To restore the default behavior, unselect the option in the Web UI or change true to false in the CLI command.
Workers and failovers
Enabling High Availability for Namespaces does not require specific Worker configuration. When a Namespace fails over to the replica, the DNS redirection orchestrated by Temporal ensures that your existing Workers continue to poll the Namespace without interruption.
When a Namespace fails over to a replica in a different region, Workers will be communicating cross-region.
- If your application cannot tolerate this latency, deploy a second set of Workers in the replica's region or opt for a replica in the same region.
- In the case of a complete regional outage, Workers in the original region may fail alongside the original Namespace. To keep Workflows moving during this level of outage, deploy a second set of Workers to the secondary region.

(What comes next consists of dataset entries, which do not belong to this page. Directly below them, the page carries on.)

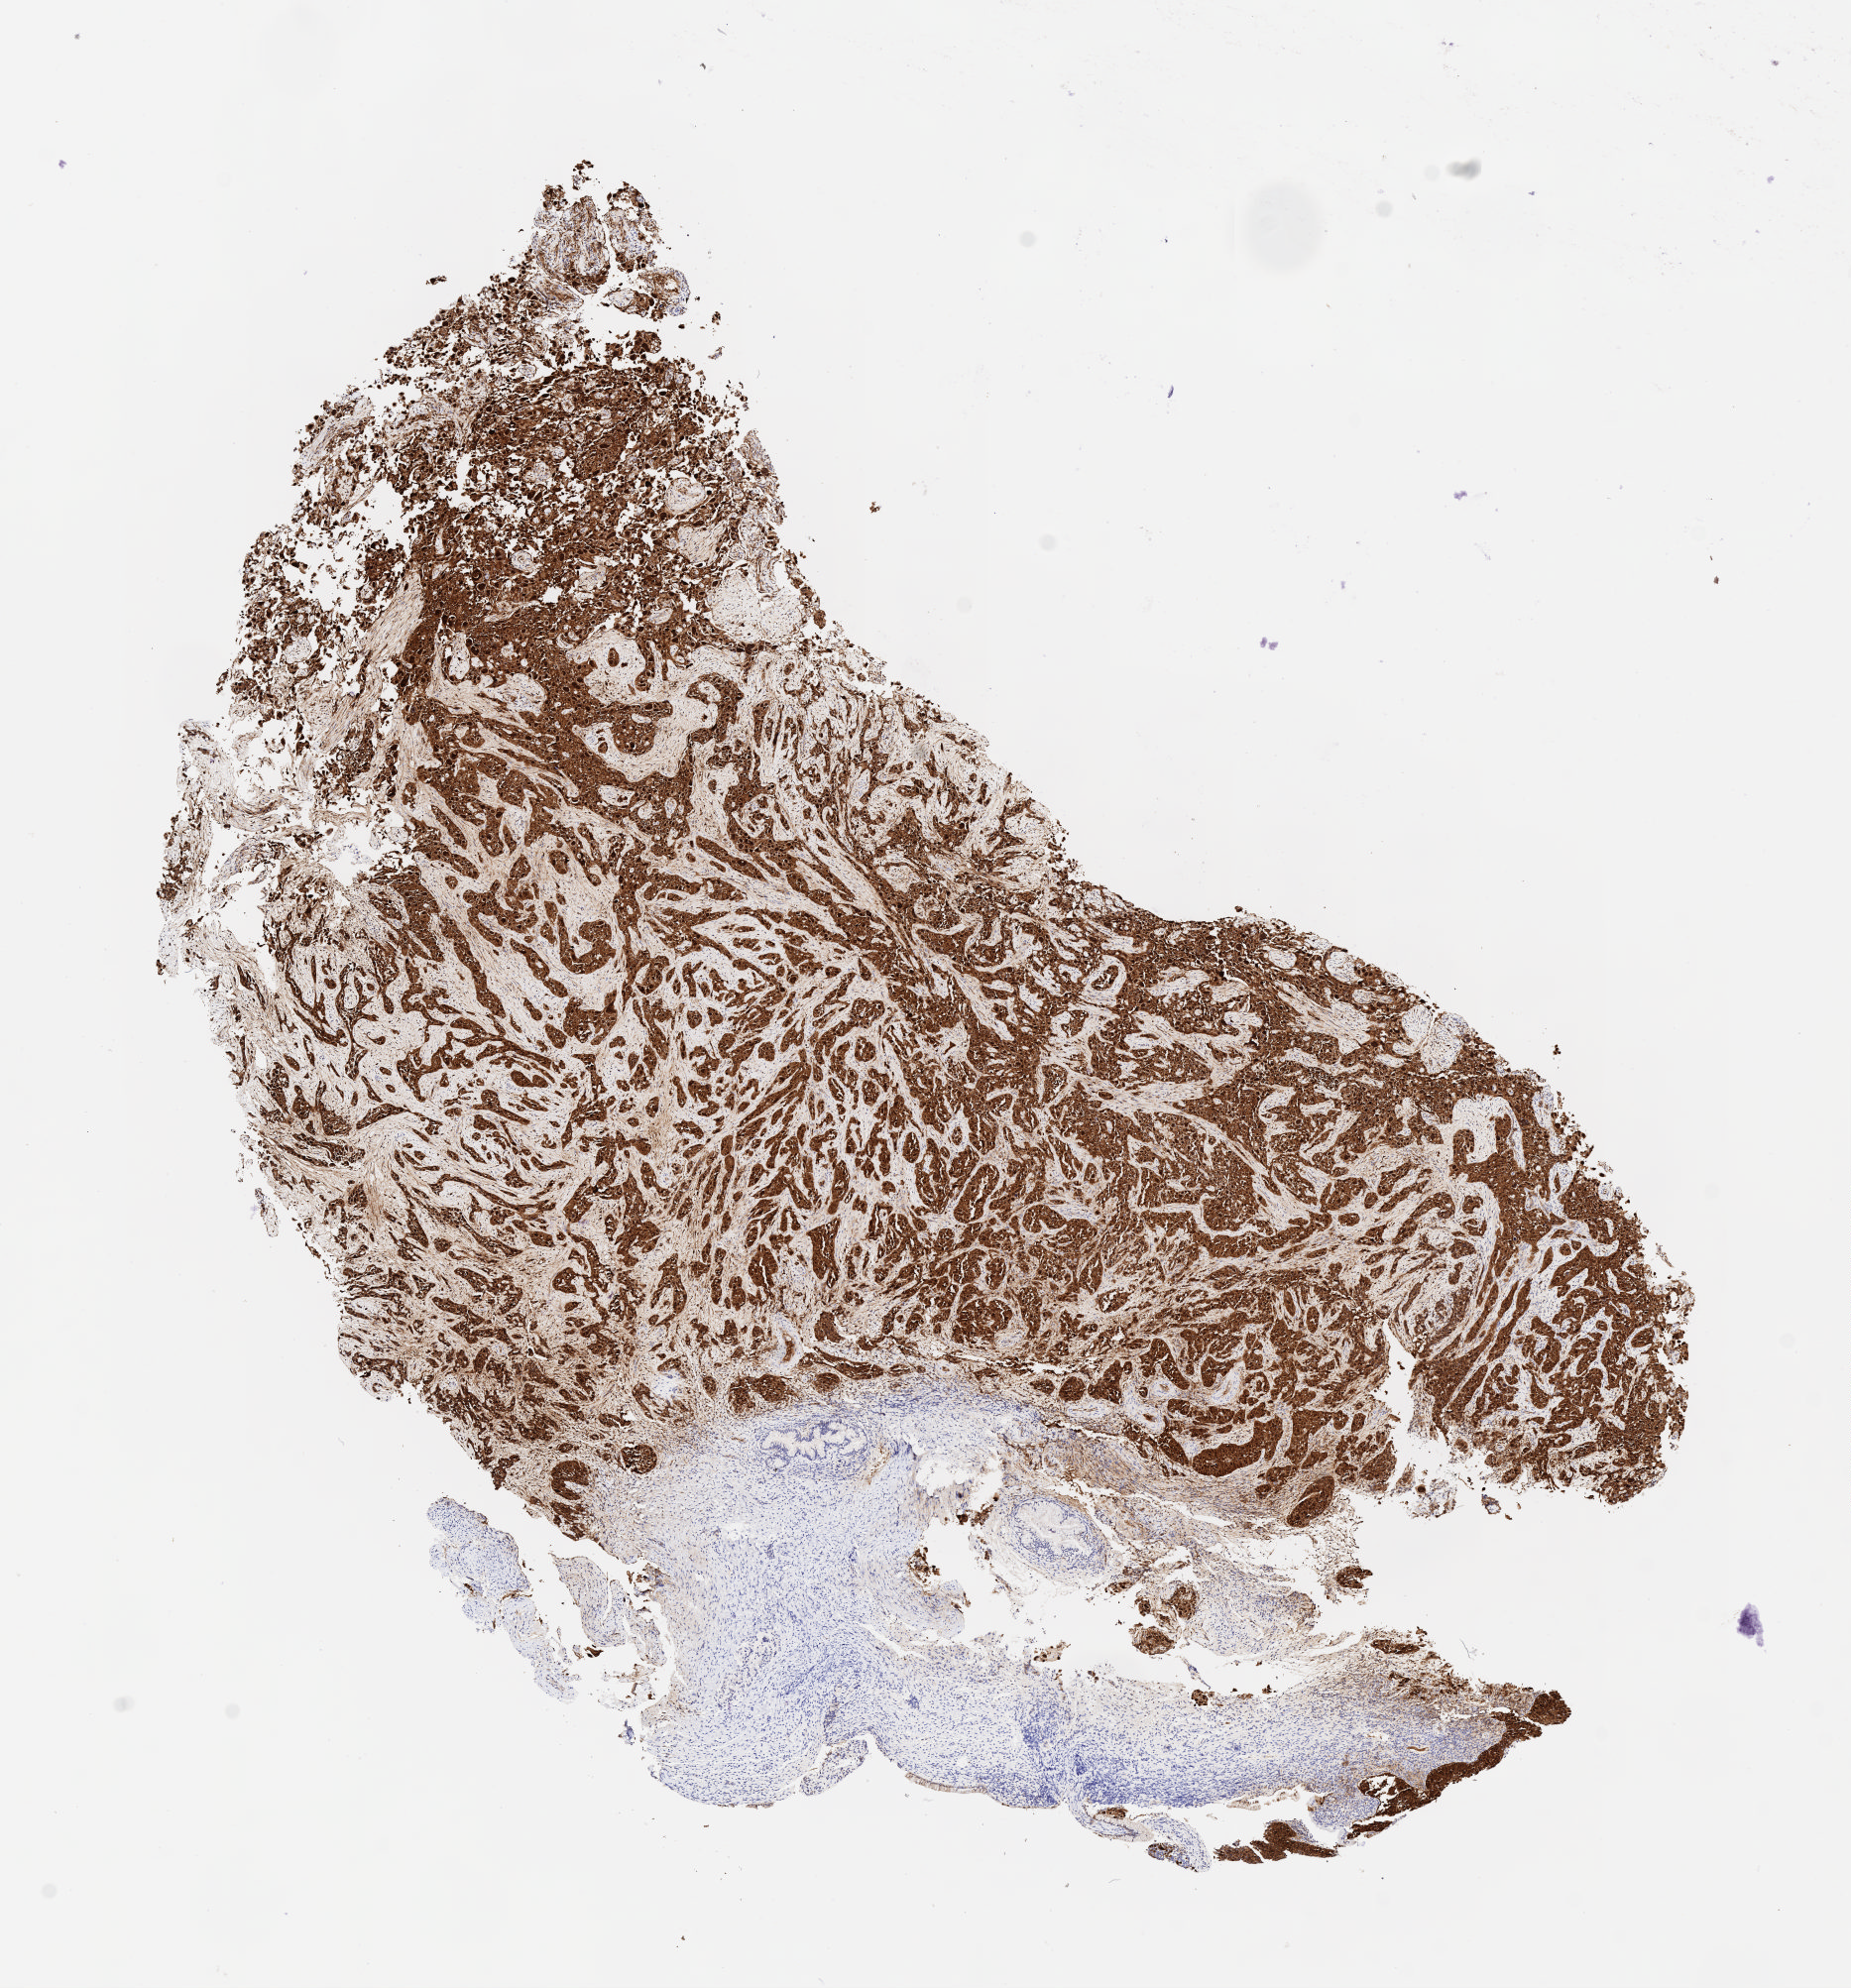
Whole-slide image, immunohistochemical stain for p16 (p16INK4a) — shown as a low-resolution overview of the whole scanned area (about 7.5 x 8.1 mm). Tumor tissue. Anatomic site: cervix. Patient: female, aged 38.
Diagnosis: Squamous cell carcinoma, large cell, nonkeratinizing, NOS.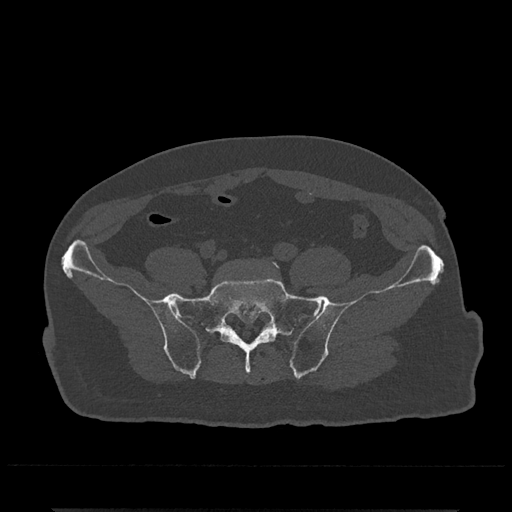
CT including the spine, one axial slice. Position 28 of 797 along the scan axis. Reconstruction kernel Br40s/3. 120 kVp. Bone window (W 1800 / L 400 HU). 0.5 mm slice thickness. 512 × 512 image matrix, field of view 393 × 393 mm. Patient: male, 67 years. Case-level facts recorded for this patient, not image findings: primary cancer: prostate.
Annotated regions visible in this slice (semi-automatic segmentation, software-assisted and operator-edited):
- L5 vertebra: bounding box (x1, y1, x2, y2) in pixels: (272, 260, 280, 268)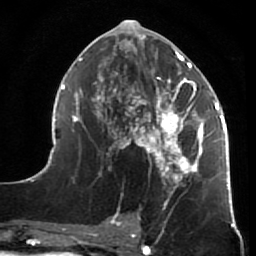
Breast MRI (dynamic contrast-enhanced), one axial slice; slice 31 of 64 in the series (ordered by position); cropped to one breast; dynamic contrast-enhanced series, time point 2 of 7 at this slice position (early post-contrast); 1.5 T; TE 2.6 ms, TR 5.9 ms; 2.5 mm slice thickness; 256 × 256 image matrix. Female patient.
Outlined on this slice (semi-automatic segmentation, software-assisted and operator-edited):
- enhancing-tissue mask used for the functional tumour volume (all voxels passing the contrast-enhancement thresholds inside the analysis volume; usually the tumour): box from (x=45, y=23) to (x=231, y=216) px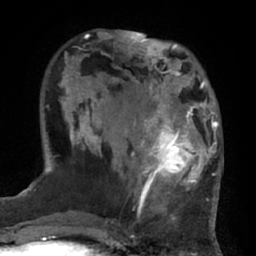
Breast MRI (dynamic contrast-enhanced), one axial slice; slice 20 of 66 in the series (ordered by position); cropped to one breast; dynamic contrast-enhanced series, time point 2 of 7 at this slice position (early post-contrast); 1.5 T; TE 3 ms, TR 6.2 ms; 2.4 mm slice thickness; 256 × 256 image matrix, field of view 170 × 170 mm. Female patient.
Structures marked on this image (semi-automatic segmentation, software-assisted and operator-edited):
- enhancing-tissue mask used for the functional tumour volume (all voxels passing the contrast-enhancement thresholds inside the analysis volume; usually the tumour): bounding box <132,92,206,194> (left, top, right, bottom; pixels)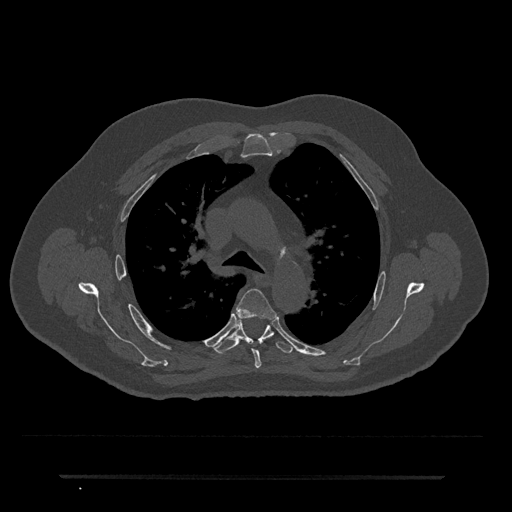
CT including the spine, one axial slice; position 505 of 797 along the scan axis; 120 kVp; bone window (W 1800 / L 400 HU); 0.5 mm slice thickness; 512 × 512 image matrix, field of view 437 × 437 mm. Male patient, age 69 years. From the clinical record (not read from this slice): primary cancer: prostate.
Annotated regions visible in this slice (semi-automatically segmented with operator editing):
- T4 vertebra: bounding box (x1, y1, x2, y2) in pixels: (236, 288, 277, 368)
- T5 vertebra: (212, 320, 293, 354)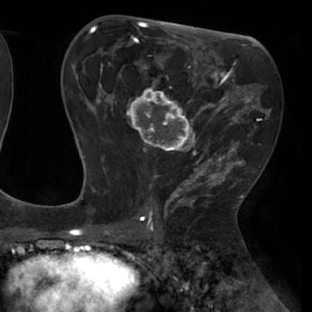
Breast MRI (dynamic contrast-enhanced), one axial slice; slice 39 of 66 in the series (ordered by position); cropped to one breast; dynamic contrast-enhanced series, time point 2 of 8 at this slice position (early post-contrast); 1.5 T; TE 2.9 ms, TR 6.1 ms; 2.4 mm slice thickness; 312 × 312 image matrix. Female patient.
Annotated regions visible in this slice (semi-automatic segmentation, software-assisted and operator-edited):
- enhancing-tissue mask used for the functional tumour volume (all voxels passing the contrast-enhancement thresholds inside the analysis volume; usually the tumour): bounding box (x1, y1, x2, y2) in pixels: (111, 55, 238, 171)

Temporal Cloud enforces a maximum connection lifetime of 5 minutes, which gives your Workers an opportunity to re-resolve the DNS.
Test failovers
Temporal recommends regular failover testing for mission-critical applications in production. By testing in non-emergency conditions, you verify that your application continues to function even when parts of the infrastructure fail.
If this is your first time performing a failover test, run it with a test-specific Namespace and application. Practice runs help ensure the process runs smoothly during real incidents in production.